James Lomax has been the Agri-food Programme Officer in UNEP’s Division of Trade, Industry and Economics based in Paris, France since 2009. A tropical agriculturalist by training and with a background in farming, before joining UNEP Mr. Lomax had a varied career in the private sector in farming, food processing and export of food in Africa and Europe.
In Africa, Mr. Lomax has had his own agri-business working with smallholder farmer groups to produce Cat 1 vegetables for the European market and spent many years in the field facilitating training, logistical development and overseeing the introduction and development of sustainability standards. He was also the production director of large-scale farming businesses in Southern Europe producing salads and watercress in both conventional and organic production systems. Mr. Lomax is now the lead on sustainable agriculture and food systems in the Sustainable Consumption and Production Branch. A key element to his work is FAO/UNEP Sustainable Food Systems Programme which he leads in partnership with FAO.
3 Questions to… James Lomax
1. Which aspect of the food waste and loss problem is the most relevant for you?
We are looking mostly at food waste as it is the most logical (and least controversial) way to approach our attitudes and behavior when it comes to food consumption and our attitude towards food.

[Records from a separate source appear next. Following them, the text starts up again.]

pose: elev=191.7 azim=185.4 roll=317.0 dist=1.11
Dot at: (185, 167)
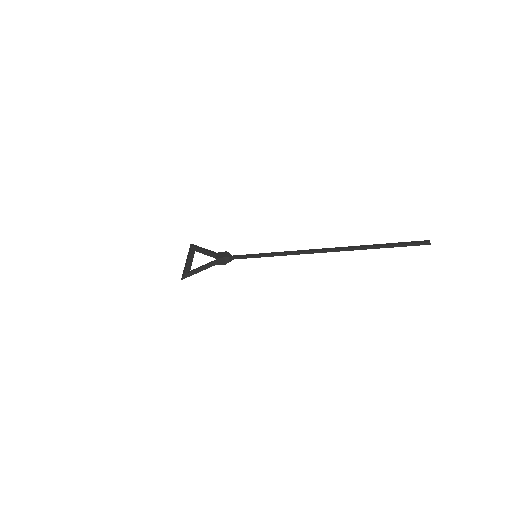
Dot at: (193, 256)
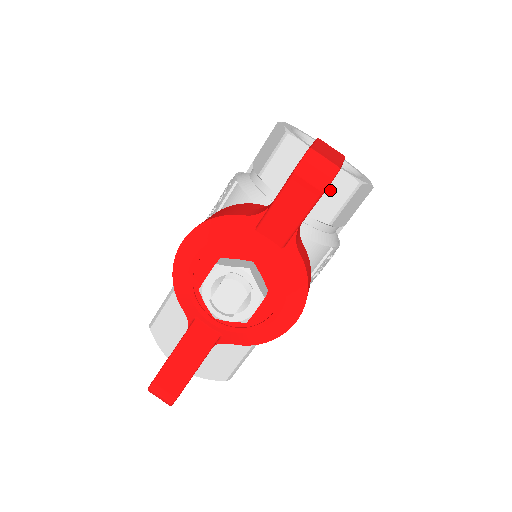
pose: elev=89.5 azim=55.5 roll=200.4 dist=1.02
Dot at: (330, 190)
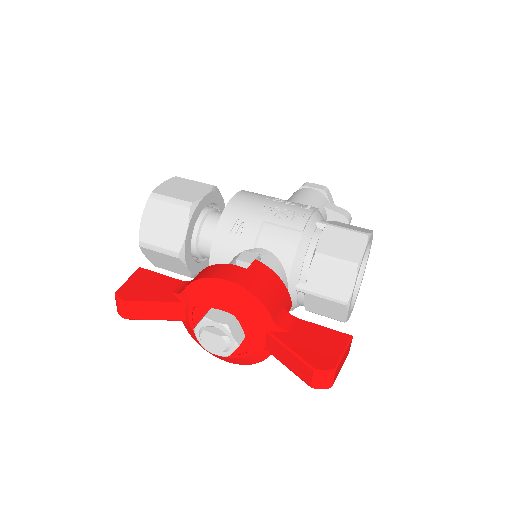
Dot at: (329, 309)
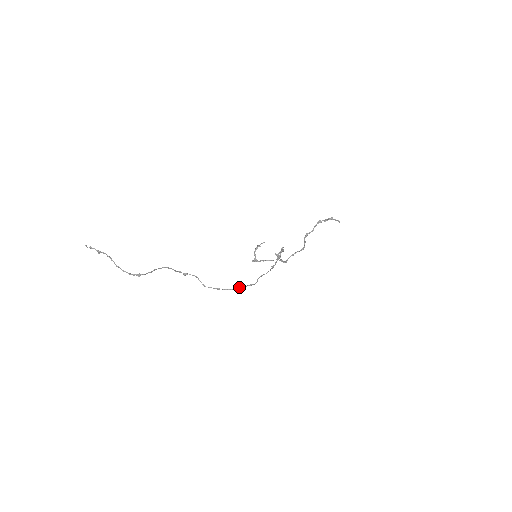
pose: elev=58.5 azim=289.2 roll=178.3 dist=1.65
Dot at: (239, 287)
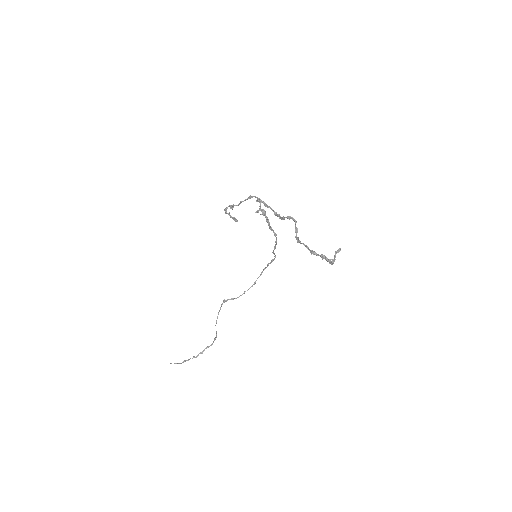
Dot at: occluded
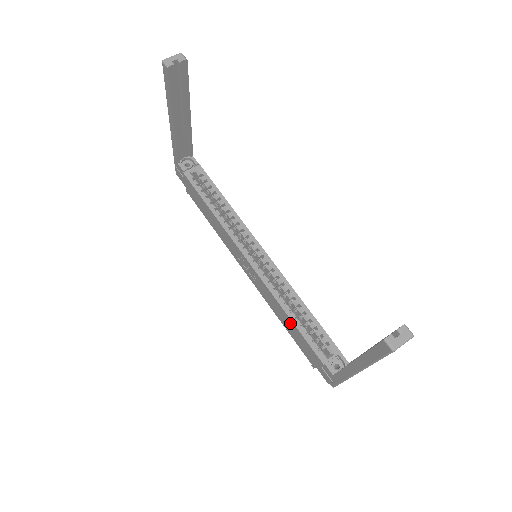
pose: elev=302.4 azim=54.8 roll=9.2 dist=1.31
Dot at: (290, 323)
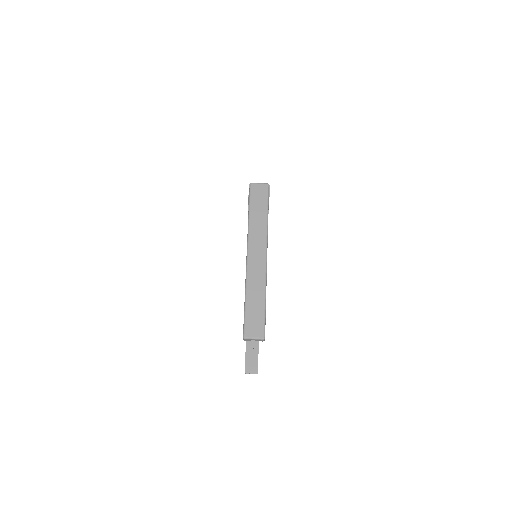
Dot at: occluded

2. And what should be done to improve things in this field?
Food waste needs to be dealt with systematically through a mix of awareness raising, market signals and incentives for the consumer.
3. Which role does the Initiative SAVE FOOD play in fighting food losses and food waste in your opinion?
SAVE FOOD as the first initiative of its kind serves as an effective forum for the sharing of best practices and the focus for international efforts. It also serves as focus for other initiatives like UNEP's Think.Eat.Save.